How to complete this task:
The entries below should be output exactly as written.

Listed records:

....................

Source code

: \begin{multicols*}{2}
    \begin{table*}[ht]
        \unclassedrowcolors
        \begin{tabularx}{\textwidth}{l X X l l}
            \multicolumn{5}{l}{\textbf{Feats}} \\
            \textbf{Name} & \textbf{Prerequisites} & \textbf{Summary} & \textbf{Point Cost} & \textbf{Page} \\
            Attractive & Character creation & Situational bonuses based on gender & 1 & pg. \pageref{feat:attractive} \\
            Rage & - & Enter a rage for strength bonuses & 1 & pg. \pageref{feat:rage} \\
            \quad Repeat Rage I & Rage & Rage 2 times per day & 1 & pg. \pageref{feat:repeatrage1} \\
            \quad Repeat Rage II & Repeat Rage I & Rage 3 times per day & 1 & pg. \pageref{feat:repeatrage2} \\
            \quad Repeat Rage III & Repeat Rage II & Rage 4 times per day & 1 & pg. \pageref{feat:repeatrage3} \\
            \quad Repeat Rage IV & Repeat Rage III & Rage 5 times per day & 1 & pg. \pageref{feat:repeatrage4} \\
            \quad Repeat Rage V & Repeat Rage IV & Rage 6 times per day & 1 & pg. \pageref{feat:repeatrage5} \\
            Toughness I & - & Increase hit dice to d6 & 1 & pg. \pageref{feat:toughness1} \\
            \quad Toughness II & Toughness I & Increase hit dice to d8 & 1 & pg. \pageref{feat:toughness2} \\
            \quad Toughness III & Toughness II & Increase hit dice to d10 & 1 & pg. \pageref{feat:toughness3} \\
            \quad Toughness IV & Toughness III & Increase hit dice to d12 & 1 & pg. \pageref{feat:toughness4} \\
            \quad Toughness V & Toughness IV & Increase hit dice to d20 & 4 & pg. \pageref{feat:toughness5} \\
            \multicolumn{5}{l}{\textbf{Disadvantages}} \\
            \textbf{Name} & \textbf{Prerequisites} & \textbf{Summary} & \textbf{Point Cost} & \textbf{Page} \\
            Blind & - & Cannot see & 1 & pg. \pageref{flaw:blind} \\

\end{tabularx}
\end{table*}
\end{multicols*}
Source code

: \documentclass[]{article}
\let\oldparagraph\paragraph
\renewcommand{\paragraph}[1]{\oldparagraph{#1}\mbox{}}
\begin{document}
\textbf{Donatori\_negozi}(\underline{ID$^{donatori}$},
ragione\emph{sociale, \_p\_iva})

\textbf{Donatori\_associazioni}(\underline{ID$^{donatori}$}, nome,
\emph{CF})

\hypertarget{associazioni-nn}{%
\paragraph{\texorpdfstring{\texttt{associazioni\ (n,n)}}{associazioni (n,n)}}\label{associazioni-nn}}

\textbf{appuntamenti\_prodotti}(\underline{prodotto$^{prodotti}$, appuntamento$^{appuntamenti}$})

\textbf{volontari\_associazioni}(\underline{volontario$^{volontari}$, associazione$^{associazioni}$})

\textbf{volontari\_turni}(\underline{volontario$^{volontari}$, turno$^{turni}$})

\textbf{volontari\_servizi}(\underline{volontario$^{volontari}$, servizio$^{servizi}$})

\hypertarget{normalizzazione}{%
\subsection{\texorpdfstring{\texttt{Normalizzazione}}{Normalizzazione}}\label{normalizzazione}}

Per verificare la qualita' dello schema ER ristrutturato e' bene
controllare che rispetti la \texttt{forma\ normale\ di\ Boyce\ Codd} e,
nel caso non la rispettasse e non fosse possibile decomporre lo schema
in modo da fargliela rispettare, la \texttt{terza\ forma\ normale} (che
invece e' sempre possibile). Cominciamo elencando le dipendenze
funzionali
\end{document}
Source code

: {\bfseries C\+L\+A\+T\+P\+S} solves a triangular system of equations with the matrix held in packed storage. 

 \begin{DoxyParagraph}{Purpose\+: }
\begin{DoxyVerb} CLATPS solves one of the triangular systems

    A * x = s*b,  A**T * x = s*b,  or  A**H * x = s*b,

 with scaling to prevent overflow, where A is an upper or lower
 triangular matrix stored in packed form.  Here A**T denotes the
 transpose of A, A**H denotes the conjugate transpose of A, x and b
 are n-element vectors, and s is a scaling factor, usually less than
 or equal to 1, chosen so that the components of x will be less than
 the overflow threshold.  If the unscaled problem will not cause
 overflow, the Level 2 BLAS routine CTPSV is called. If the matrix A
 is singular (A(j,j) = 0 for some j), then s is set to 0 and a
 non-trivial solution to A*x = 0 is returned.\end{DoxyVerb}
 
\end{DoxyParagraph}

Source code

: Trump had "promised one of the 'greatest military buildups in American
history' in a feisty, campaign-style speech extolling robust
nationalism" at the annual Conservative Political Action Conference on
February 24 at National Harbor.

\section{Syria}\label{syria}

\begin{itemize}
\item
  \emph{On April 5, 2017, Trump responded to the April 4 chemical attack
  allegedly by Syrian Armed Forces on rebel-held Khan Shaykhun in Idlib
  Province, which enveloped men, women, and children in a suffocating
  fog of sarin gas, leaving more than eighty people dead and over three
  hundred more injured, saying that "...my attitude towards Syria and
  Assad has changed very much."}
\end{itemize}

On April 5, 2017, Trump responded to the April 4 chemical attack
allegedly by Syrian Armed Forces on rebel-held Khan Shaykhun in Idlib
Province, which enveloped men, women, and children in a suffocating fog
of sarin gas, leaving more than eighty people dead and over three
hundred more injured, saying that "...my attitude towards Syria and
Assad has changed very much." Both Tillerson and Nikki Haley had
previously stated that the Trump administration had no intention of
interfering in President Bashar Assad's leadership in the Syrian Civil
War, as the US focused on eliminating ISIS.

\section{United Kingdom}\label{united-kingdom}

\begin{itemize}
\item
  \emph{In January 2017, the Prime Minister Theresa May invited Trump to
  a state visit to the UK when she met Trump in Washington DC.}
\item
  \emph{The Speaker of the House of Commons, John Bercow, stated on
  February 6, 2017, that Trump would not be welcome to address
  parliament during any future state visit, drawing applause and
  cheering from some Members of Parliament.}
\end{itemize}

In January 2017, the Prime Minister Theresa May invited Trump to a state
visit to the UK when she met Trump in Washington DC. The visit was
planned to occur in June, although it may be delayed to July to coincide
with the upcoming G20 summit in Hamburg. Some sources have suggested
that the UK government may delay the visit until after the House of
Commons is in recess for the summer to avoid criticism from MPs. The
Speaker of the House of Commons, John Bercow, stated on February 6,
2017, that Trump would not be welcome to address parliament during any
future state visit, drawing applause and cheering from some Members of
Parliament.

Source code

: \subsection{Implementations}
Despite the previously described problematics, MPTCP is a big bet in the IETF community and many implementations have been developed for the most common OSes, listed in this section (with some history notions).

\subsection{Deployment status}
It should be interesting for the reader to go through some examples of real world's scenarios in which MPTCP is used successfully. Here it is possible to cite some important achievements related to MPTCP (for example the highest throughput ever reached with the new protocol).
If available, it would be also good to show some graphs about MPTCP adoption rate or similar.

....................

Exercise output:
Source code

: \begin{multicols*}{2}
    \begin{table*}[ht]
        \unclassedrowcolors
        \begin{tabularx}{\textwidth}{l X X l l}
            \multicolumn{5}{l}{\textbf{Feats}} \\
            \textbf{Name} & \textbf{Prerequisites} & \textbf{Summary} & \textbf{Point Cost} & \textbf{Page} \\
            Attractive & Character creation & Situational bonuses based on gender & 1 & pg. \pageref{feat:attractive} \\
            Rage & - & Enter a rage for strength bonuses & 1 & pg. \pageref{feat:rage} \\
            \quad Repeat Rage I & Rage & Rage 2 times per day & 1 & pg. \pageref{feat:repeatrage1} \\
            \quad Repeat Rage II & Repeat Rage I & Rage 3 times per day & 1 & pg. \pageref{feat:repeatrage2} \\
            \quad Repeat Rage III & Repeat Rage II & Rage 4 times per day & 1 & pg. \pageref{feat:repeatrage3} \\
            \quad Repeat Rage IV & Repeat Rage III & Rage 5 times per day & 1 & pg. \pageref{feat:repeatrage4} \\
            \quad Repeat Rage V & Repeat Rage IV & Rage 6 times per day & 1 & pg. \pageref{feat:repeatrage5} \\
            Toughness I & - & Increase hit dice to d6 & 1 & pg. \pageref{feat:toughness1} \\
            \quad Toughness II & Toughness I & Increase hit dice to d8 & 1 & pg. \pageref{feat:toughness2} \\
            \quad Toughness III & Toughness II & Increase hit dice to d10 & 1 & pg. \pageref{feat:toughness3} \\
            \quad Toughness IV & Toughness III & Increase hit dice to d12 & 1 & pg. \pageref{feat:toughness4} \\
            \quad Toughness V & Toughness IV & Increase hit dice to d20 & 4 & pg. \pageref{feat:toughness5} \\
            \multicolumn{5}{l}{\textbf{Disadvantages}} \\
            \textbf{Name} & \textbf{Prerequisites} & \textbf{Summary} & \textbf{Point Cost} & \textbf{Page} \\
            Blind & - & Cannot see & 1 & pg. \pageref{flaw:blind} \\

\end{tabularx}
\end{table*}
\end{multicols*}
Source code

: \documentclass[]{article}
\let\oldparagraph\paragraph
\renewcommand{\paragraph}[1]{\oldparagraph{#1}\mbox{}}
\begin{document}
\textbf{Donatori\_negozi}(\underline{ID$^{donatori}$},
ragione\emph{sociale, \_p\_iva})

\textbf{Donatori\_associazioni}(\underline{ID$^{donatori}$}, nome,
\emph{CF})

\hypertarget{associazioni-nn}{%
\paragraph{\texorpdfstring{\texttt{associazioni\ (n,n)}}{associazioni (n,n)}}\label{associazioni-nn}}

\textbf{appuntamenti\_prodotti}(\underline{prodotto$^{prodotti}$, appuntamento$^{appuntamenti}$})

\textbf{volontari\_associazioni}(\underline{volontario$^{volontari}$, associazione$^{associazioni}$})

\textbf{volontari\_turni}(\underline{volontario$^{volontari}$, turno$^{turni}$})

\textbf{volontari\_servizi}(\underline{volontario$^{volontari}$, servizio$^{servizi}$})

\hypertarget{normalizzazione}{%
\subsection{\texorpdfstring{\texttt{Normalizzazione}}{Normalizzazione}}\label{normalizzazione}}

Per verificare la qualita' dello schema ER ristrutturato e' bene
controllare che rispetti la \texttt{forma\ normale\ di\ Boyce\ Codd} e,
nel caso non la rispettasse e non fosse possibile decomporre lo schema
in modo da fargliela rispettare, la \texttt{terza\ forma\ normale} (che
invece e' sempre possibile). Cominciamo elencando le dipendenze
funzionali
\end{document}
Source code

: {\bfseries C\+L\+A\+T\+P\+S} solves a triangular system of equations with the matrix held in packed storage. 

 \begin{DoxyParagraph}{Purpose\+: }
\begin{DoxyVerb} CLATPS solves one of the triangular systems

    A * x = s*b,  A**T * x = s*b,  or  A**H * x = s*b,

 with scaling to prevent overflow, where A is an upper or lower
 triangular matrix stored in packed form.  Here A**T denotes the
 transpose of A, A**H denotes the conjugate transpose of A, x and b
 are n-element vectors, and s is a scaling factor, usually less than
 or equal to 1, chosen so that the components of x will be less than
 the overflow threshold.  If the unscaled problem will not cause
 overflow, the Level 2 BLAS routine CTPSV is called. If the matrix A
 is singular (A(j,j) = 0 for some j), then s is set to 0 and a
 non-trivial solution to A*x = 0 is returned.\end{DoxyVerb}
 
\end{DoxyParagraph}

Source code

: Trump had "promised one of the 'greatest military buildups in American
history' in a feisty, campaign-style speech extolling robust
nationalism" at the annual Conservative Political Action Conference on
February 24 at National Harbor.

\section{Syria}\label{syria}

\begin{itemize}
\item
  \emph{On April 5, 2017, Trump responded to the April 4 chemical attack
  allegedly by Syrian Armed Forces on rebel-held Khan Shaykhun in Idlib
  Province, which enveloped men, women, and children in a suffocating
  fog of sarin gas, leaving more than eighty people dead and over three
  hundred more injured, saying that "...my attitude towards Syria and
  Assad has changed very much."}
\end{itemize}

On April 5, 2017, Trump responded to the April 4 chemical attack
allegedly by Syrian Armed Forces on rebel-held Khan Shaykhun in Idlib
Province, which enveloped men, women, and children in a suffocating fog
of sarin gas, leaving more than eighty people dead and over three
hundred more injured, saying that "...my attitude towards Syria and
Assad has changed very much." Both Tillerson and Nikki Haley had
previously stated that the Trump administration had no intention of
interfering in President Bashar Assad's leadership in the Syrian Civil
War, as the US focused on eliminating ISIS.

\section{United Kingdom}\label{united-kingdom}

\begin{itemize}
\item
  \emph{In January 2017, the Prime Minister Theresa May invited Trump to
  a state visit to the UK when she met Trump in Washington DC.}
\item
  \emph{The Speaker of the House of Commons, John Bercow, stated on
  February 6, 2017, that Trump would not be welcome to address
  parliament during any future state visit, drawing applause and
  cheering from some Members of Parliament.}
\end{itemize}

In January 2017, the Prime Minister Theresa May invited Trump to a state
visit to the UK when she met Trump in Washington DC. The visit was
planned to occur in June, although it may be delayed to July to coincide
with the upcoming G20 summit in Hamburg. Some sources have suggested
that the UK government may delay the visit until after the House of
Commons is in recess for the summer to avoid criticism from MPs. The
Speaker of the House of Commons, John Bercow, stated on February 6,
2017, that Trump would not be welcome to address parliament during any
future state visit, drawing applause and cheering from some Members of
Parliament.

Source code

: \subsection{Implementations}
Despite the previously described problematics, MPTCP is a big bet in the IETF community and many implementations have been developed for the most common OSes, listed in this section (with some history notions).

\subsection{Deployment status}
It should be interesting for the reader to go through some examples of real world's scenarios in which MPTCP is used successfully. Here it is possible to cite some important achievements related to MPTCP (for example the highest throughput ever reached with the new protocol).
If available, it would be also good to show some graphs about MPTCP adoption rate or similar.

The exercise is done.